WORK TO COMPLETE → Can you extract every line of text from the records below, reproducing each one word for word, and leave the pictures out of your answer?

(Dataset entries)
____________

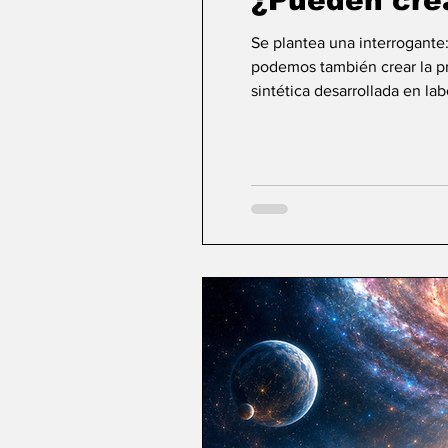
¿Pueden cre
Se plantea una interrogante
podemos también crear la pri
sintética desarrollada en la
ideas sobre la creación... ¿Podemos crear v
mayor aspiración de la inte
comienza a aparecer una po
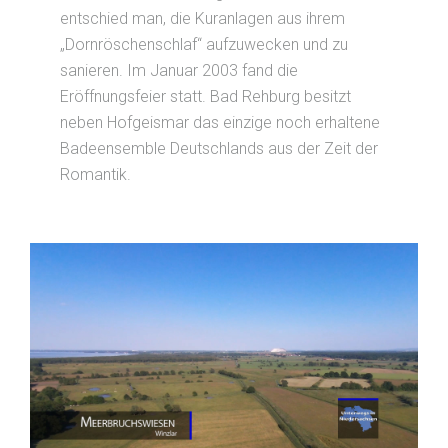
entschied man, die Kuranlagen aus ihrem
„Dornröschenschlaf“ aufzuwecken und zu
sanieren. Im Januar 2003 fand die
Eröffnungsfeier statt. Bad Rehburg besitzt
neben Hofgeismar das einzige noch erhaltene
Badeensemble Deutschlands aus der Zeit der
Romantik.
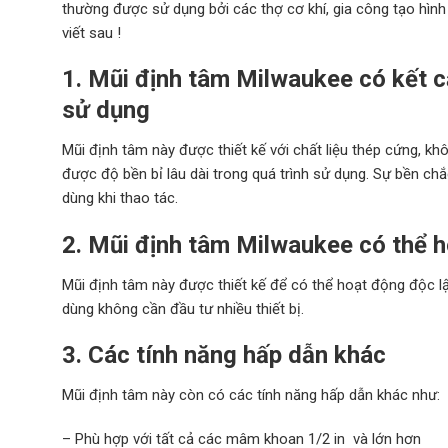
thường được sử dụng bởi các thợ cơ khí, gia công tạo hình 
viết sau !
1. Mũi định tâm Milwaukee có kết c
sử dụng
Mũi định tâm này được thiết kế với chất liệu thép cứng, k
được độ bền bỉ lâu dài trong quá trình sử dụng. Sự bền chắ
dùng khi thao tác.
2.
Mũi định tâm Milwaukee
có thể 
Mũi định tâm này được thiết kế để có thể hoạt động độc l
dùng không cần đầu tư nhiều thiết bị.
3. Các tính năng hấp dẫn khác
Mũi định tâm này còn có các tính năng hấp dẫn khác như:
– Phù hợp với tất cả các mâm khoan 1/2 in và lớn hơn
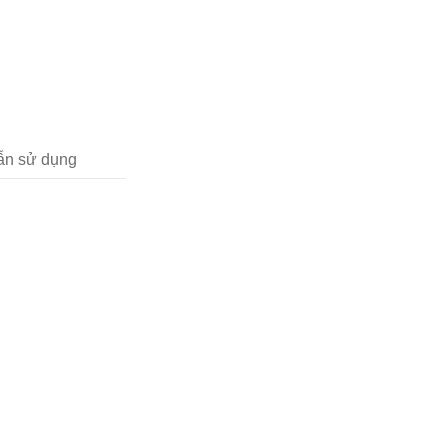
n sử dụng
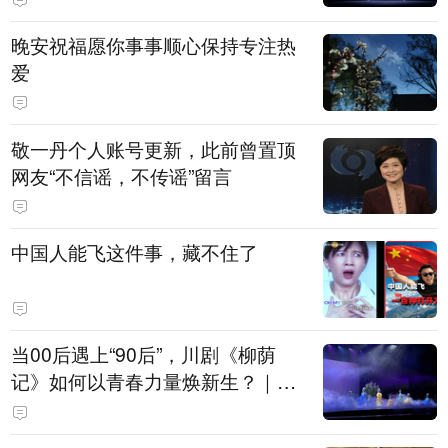
晚安祝福愿你事事顺心保持专注热
爱
敬一丹个人账号更新，此前曾置顶
网友“不信谣，不传谣”留言
中国人能飞这件事，藏不住了
当00后遇上“90后”，川剧《柳荫
记》如何以青春力量焕新生？｜文
化观察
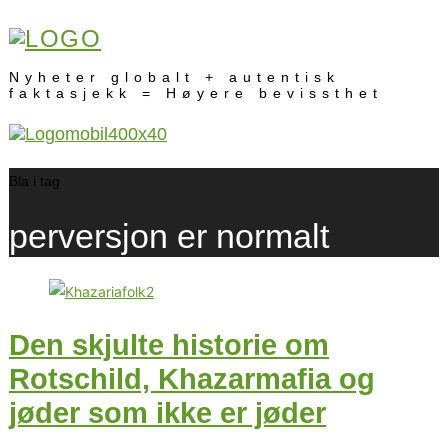
Nyheter globalt + autentisk
faktasjekk = Høyere bevissthet
Bla i tag
perversjon er normalt
Den skjulte historie om
Rotschild, Khazarmafia og
jøder som ikke er jøder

____________

FINISHED TASK →
¿Pueden cre
Se plantea una interrogante
podemos también crear la pri
sintética desarrollada en la
ideas sobre la creación... ¿Podemos crear v
mayor aspiración de la inte
comienza a aparecer una po
entschied man, die Kuranlagen aus ihrem
„Dornröschenschlaf“ aufzuwecken und zu
sanieren. Im Januar 2003 fand die
Eröffnungsfeier statt. Bad Rehburg besitzt
neben Hofgeismar das einzige noch erhaltene
Badeensemble Deutschlands aus der Zeit der
Romantik.
thường được sử dụng bởi các thợ cơ khí, gia công tạo hình 
viết sau !
1. Mũi định tâm Milwaukee có kết c
sử dụng
Mũi định tâm này được thiết kế với chất liệu thép cứng, k
được độ bền bỉ lâu dài trong quá trình sử dụng. Sự bền chắ
dùng khi thao tác.
2.
Mũi định tâm Milwaukee
có thể 
Mũi định tâm này được thiết kế để có thể hoạt động độc l
dùng không cần đầu tư nhiều thiết bị.
3. Các tính năng hấp dẫn khác
Mũi định tâm này còn có các tính năng hấp dẫn khác như:
– Phù hợp với tất cả các mâm khoan 1/2 in và lớn hơn
n sử dụng
晚安祝福愿你事事顺心保持专注热
爱
敬一丹个人账号更新，此前曾置顶
网友“不信谣，不传谣”留言
中国人能飞这件事，藏不住了
当00后遇上“90后”，川剧《柳荫
记》如何以青春力量焕新生？｜文
化观察
Nyheter globalt + autentisk
faktasjekk = Høyere bevissthet
Bla i tag
perversjon er normalt
Den skjulte historie om
Rotschild, Khazarmafia og
jøder som ikke er jøder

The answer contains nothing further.